Add Option[T] to Vector[T]

Question

What is the best practice to perform such an operation? Add T to Vector[T] if T is Some[T] otherwise do nothing. This ugly thing works

val v: Vector[Int] = Vector(1, 2, 3) ++ Some(5).toSeq

But converting an Option to a Seq is far from intuitive. I was thinking of defining an implicit for Vector and Option but I was wondering if there is something out of the box I can use.

I would expect for something like this to work

   val v: Vector[Int] = Vector(1, 2, 3) :+ Some(5) 

But apparently Option is NOT Traversable.

Answer 1

There is nothing wrong with Vector(1, 2, 3) ++ Some(5).toSeq, this is how it is usually done.

While experimenting with the code to answer your question I have found that (surprisingly to me) you do not have to write toSeq even in Scala 2.10 - 2.12, thanks to option2Iterable defined in scala.Option companion object.
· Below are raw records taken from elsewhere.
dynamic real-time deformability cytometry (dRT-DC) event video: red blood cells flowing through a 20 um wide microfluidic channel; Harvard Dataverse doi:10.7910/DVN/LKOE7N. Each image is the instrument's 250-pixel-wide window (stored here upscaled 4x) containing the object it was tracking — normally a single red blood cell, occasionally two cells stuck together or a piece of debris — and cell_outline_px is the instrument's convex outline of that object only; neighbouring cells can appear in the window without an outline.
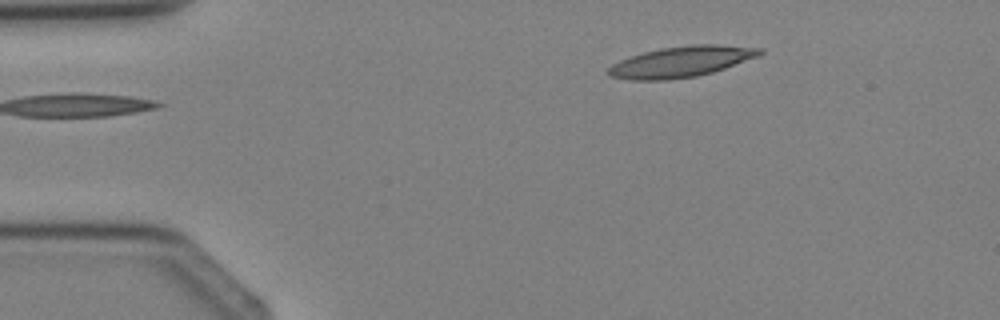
{"species": "Egyptian fruit bat (a non-hibernating species)", "species_latin": "Rousettus aegyptiacus", "temperature_condition": "cold", "stored_images_in_passage": 2, "camera_frame_rate_fps": 3000, "um_per_image_px": 0.085, "animal": {"sex": "female"}, "frame": {"image": 1, "passage_image": 1, "time_ms": 0.0, "image_size_px": [1000, 320], "cell_outline_px": [[764, 52], [760, 56], [712, 72], [696, 76], [668, 80], [632, 80], [608, 76], [604, 72], [612, 64], [620, 60], [644, 52], [660, 48], [688, 44], [716, 44], [764, 48]], "centroid_in_image_um": [57.9, 5.24], "position_along_channel_um": 27.1, "area_um2": 27.4}}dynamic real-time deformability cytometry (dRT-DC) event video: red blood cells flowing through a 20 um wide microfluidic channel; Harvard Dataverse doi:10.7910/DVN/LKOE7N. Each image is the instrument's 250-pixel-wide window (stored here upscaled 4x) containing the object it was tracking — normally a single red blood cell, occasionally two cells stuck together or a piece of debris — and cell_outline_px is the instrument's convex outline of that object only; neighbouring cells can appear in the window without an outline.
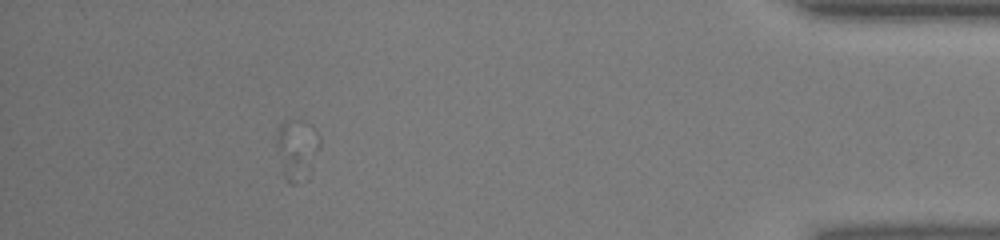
{"species": "human", "species_latin": "Homo sapiens", "temperature_condition": "warm", "stored_images_in_passage": 39, "camera_frame_rate_fps": 3000, "um_per_image_px": 0.085, "donor": {"sex": "male"}, "frame": {"image": 1, "passage_image": 35, "time_ms": 11.333, "image_size_px": [1000, 240], "cell_outline_px": [[320, 144], [312, 172], [308, 180], [296, 184], [292, 184], [284, 180], [276, 144], [276, 132], [280, 124], [288, 116], [304, 120], [312, 124], [316, 128], [320, 136]], "centroid_in_image_um": [25.26, 12.66], "position_along_channel_um": 409.9, "area_um2": 16.42}}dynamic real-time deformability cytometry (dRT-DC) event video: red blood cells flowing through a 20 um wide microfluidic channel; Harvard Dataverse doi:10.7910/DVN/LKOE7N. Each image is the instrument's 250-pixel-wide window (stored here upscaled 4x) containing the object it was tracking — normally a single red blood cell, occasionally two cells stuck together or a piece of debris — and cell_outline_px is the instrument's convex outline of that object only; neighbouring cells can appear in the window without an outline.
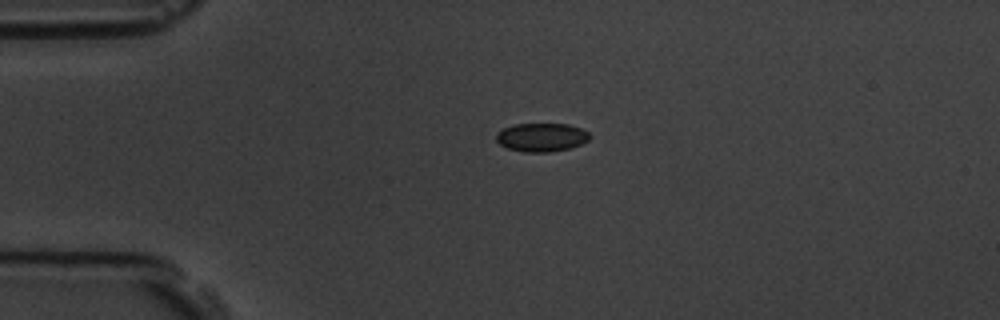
{"species": "common noctule bat (a hibernating species)", "species_latin": "Nyctalus noctula", "temperature_condition": "room temperature", "stored_images_in_passage": 2, "camera_frame_rate_fps": 3000, "um_per_image_px": 0.085, "animal": {"sex": "male", "body_mass_g": 19.5, "forearm_length_mm": 54.6}, "frame": {"image": 1, "passage_image": 1, "time_ms": 0.0, "image_size_px": [1000, 320], "cell_outline_px": [[592, 136], [588, 140], [572, 148], [552, 152], [524, 152], [508, 148], [500, 144], [496, 140], [496, 132], [504, 128], [516, 124], [568, 124], [580, 128], [588, 132]], "centroid_in_image_um": [46.04, 11.67], "position_along_channel_um": 39.0, "area_um2": 15.61}}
This implicit conversion make sure Option can be used where Iterable is expected, which is enough for Vector.++ operator.
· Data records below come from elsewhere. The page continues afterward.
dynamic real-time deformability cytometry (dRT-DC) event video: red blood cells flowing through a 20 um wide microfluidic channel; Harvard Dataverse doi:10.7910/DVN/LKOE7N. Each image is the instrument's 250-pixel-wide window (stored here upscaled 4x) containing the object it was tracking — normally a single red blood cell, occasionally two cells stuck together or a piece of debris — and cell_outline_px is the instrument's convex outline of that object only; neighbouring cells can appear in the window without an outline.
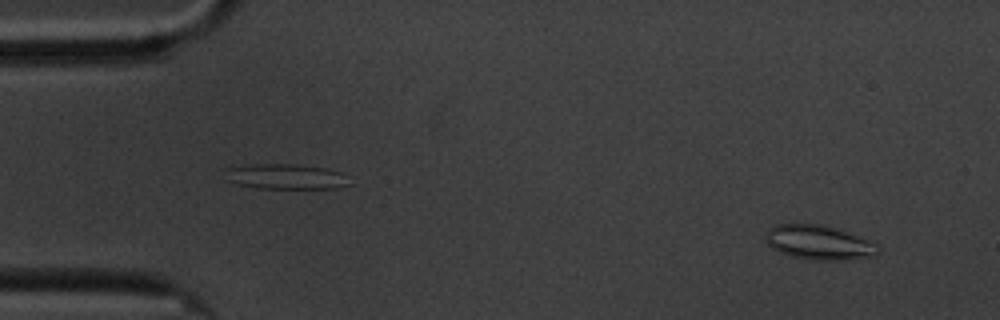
{"species": "common noctule bat (a hibernating species)", "species_latin": "Nyctalus noctula", "temperature_condition": "cold", "stored_images_in_passage": 17, "camera_frame_rate_fps": 3000, "um_per_image_px": 0.085, "animal": {"sex": "male", "body_mass_g": 20.1, "forearm_length_mm": 53.5}, "frame": {"image": 1, "passage_image": 4, "time_ms": 1.0, "image_size_px": [1000, 320], "cell_outline_px": [[880, 252], [872, 256], [844, 260], [812, 260], [792, 256], [780, 252], [772, 248], [764, 240], [764, 232], [768, 228], [776, 224], [820, 224], [880, 244]], "centroid_in_image_um": [69.56, 20.62], "position_along_channel_um": 15.4, "area_um2": 22.48}}
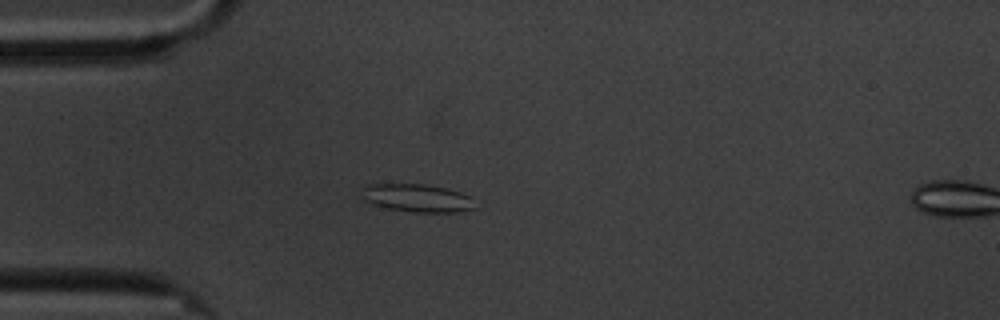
{"frame": {"image": 2, "passage_image": 15, "time_ms": 4.667, "image_size_px": [1000, 320], "cell_outline_px": [[476, 208], [460, 212], [412, 212], [384, 208], [372, 204], [364, 200], [364, 188], [368, 184], [424, 184], [448, 188], [460, 192], [468, 196]], "centroid_in_image_um": [35.47, 16.84], "position_along_channel_um": 49.5, "area_um2": 18.38}}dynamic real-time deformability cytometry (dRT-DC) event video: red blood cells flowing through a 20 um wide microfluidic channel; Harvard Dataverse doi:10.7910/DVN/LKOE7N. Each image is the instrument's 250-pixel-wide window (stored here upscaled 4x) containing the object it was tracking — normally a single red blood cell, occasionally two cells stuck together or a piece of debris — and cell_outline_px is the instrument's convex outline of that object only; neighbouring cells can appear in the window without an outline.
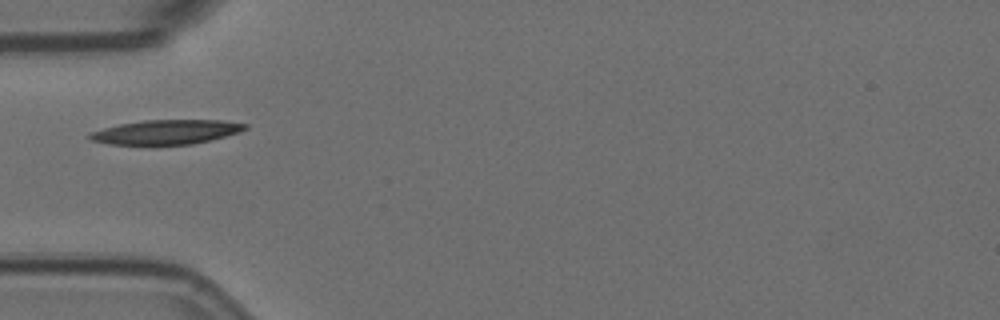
{"species": "Egyptian fruit bat (a non-hibernating species)", "species_latin": "Rousettus aegyptiacus", "temperature_condition": "room temperature", "stored_images_in_passage": 13, "camera_frame_rate_fps": 3000, "um_per_image_px": 0.085, "animal": {"sex": "female"}, "frame": {"image": 1, "passage_image": 3, "time_ms": 0.667, "image_size_px": [1000, 320], "cell_outline_px": [[248, 128], [240, 132], [192, 144], [108, 144], [92, 140], [88, 136], [88, 132], [120, 124], [144, 120], [224, 120], [248, 124]], "centroid_in_image_um": [14.14, 11.21], "position_along_channel_um": 70.9, "area_um2": 21.91}}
Following works: Vector(1, 2, 3) ++ Some(5)

You do not need to use toSeq even when concatenating multiple options, like Some(1) ++ Some(2) - the result is List(1, 2).

In Scala 2.13 Option is derived from IterableOnce, therefore even the implicit conversion is not necessary.

Answer 2

Option was made IterableOnce in Scala 2.13 by Make Option extend IterableOnce #8038

sealed abstract class Option[+A] extends IterableOnce[A] with Product with Serializable

so the following should work Scala 2.13

Vector(1, 2, 3) ++ Some(5)
Vector(1, 2, 3) ++ None
// res1: scala.collection.immutable.Vector[Int] = Vector(1, 2, 3, 5)
// res2: scala.collection.immutable.Vector[Int] = Vector(1, 2, 3)

Answer 3

I would pattern match it.

val v: Vector[Int] = optional match {
  case Some(x) => Vector(1, 2, 3) :+ x
  case None => Vector(1, 2, 3)
}